The Hippopotamus – from the ancient Greek meaning – Horse of the River. These massive creatures are an amphibious mammal living in the rivers, lakes and swamps of sub-Saharan Africa. Typically a bull rules over a cow and calf. However, he is happier when he has an extended family, and there can be as many as 30 or 40 cows and calves in a pod – (apparently also called a bloat). The calves are born under water after an 8 month gestation period and are usually weaned at one year of age. It is thought that hippos and whales may share a common history going back over 54 million years.
Hippos live mostly in the water during the day and come out at dusk to feed on grasses. Under water their nostrils close and they can stay submerged for as long as 20 – 25 minutes, although they usually surface every 6 -7 minutes. Their bodies secrete a pinkish, oily substance that acts as a sunscreen to protect their skin – which is very thick and mostly hairless. Of the big African animals – Hippos are third in size – next to the Elephant and the Rhino.
A hippo has enormous jaws that can open to 180 degrees and the ivory canine teeth are self-sharpening as they grid them together. It’s massive head can account for about a third of it’s total body weight. A large hippo can weigh as much as 4 tonnes and be 12 -15 feet long. Hippos have 4 webbed toes and short, stubby legs. But don’t assume that they are slow-moving behemoths. A hippo can run as fast as 30 to 40 km/hour for a short period of time, so he can easily outrun a human.

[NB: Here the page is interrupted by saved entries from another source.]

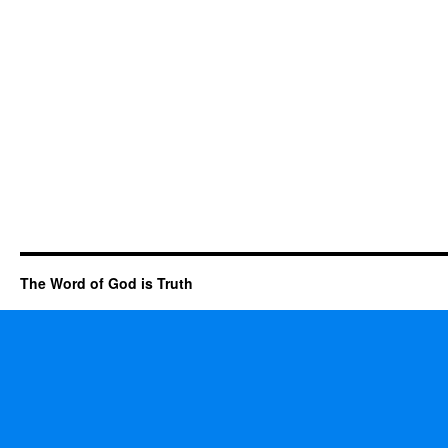
The Word of God is Truth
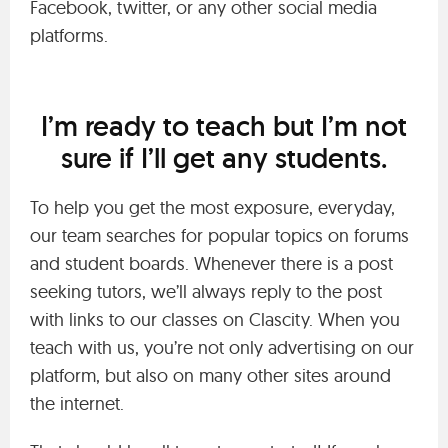
Facebook, twitter, or any other social media
platforms.
I’m ready to teach but I’m not
sure if I’ll get any students.
To help you get the most exposure, everyday,
our team searches for popular topics on forums
and student boards. Whenever there is a post
seeking tutors, we’ll always reply to the post
with links to our classes on Clascity. When you
teach with us, you’re not only advertising on our
platform, but also on many other sites around
the internet.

Even though they may appear to be passive creatures as they wallow away their days in the water – hippos are actually fierce, easily enraged and very aggressive. They are considerd to be one of the most dangerous creatures in Africa. Males will fight to the death and a female around her calf can be equally dangerous. They will attack without provocation and are responsibe for more human deaths than crocodiles and lions. They communicate with one another with fierce grunts and nosiy bellows. Their biggest enemy is man, although lions can bring down a baby or an ailing adult hippo.
The numbers of the big common Hippo are declining. They are experiencing habitat loss and are poached for their meat, which is illegal to sell, and for their huge ivory canine teeth which can be up to a foot in length. Hippos are a popular zoo animals and they breed well in captivity. So in spite of the popular holiday song – I Want A Hippopotamus For Christmas – this is not an animal to ever under-estimate.
And Then There’s The Pygmy Hippo
The Pygmy Hippo – The Water Cow – is found in West Africa. He is a water and forest dwelling animal who is half the height of his cousin and weighs about 75% less that the big Common Hippo. The Pygmy Hippo is a very secretive, and often solitary animal who lives on ferns and fruit. It is hunted for it’s meat and sadly is now on the Endangered List due to a loss of habitat due to forest clearing and human poaching.
Pygmy Hippos Can Live For 40-50 Years In A Zoo And Longer In The Wild.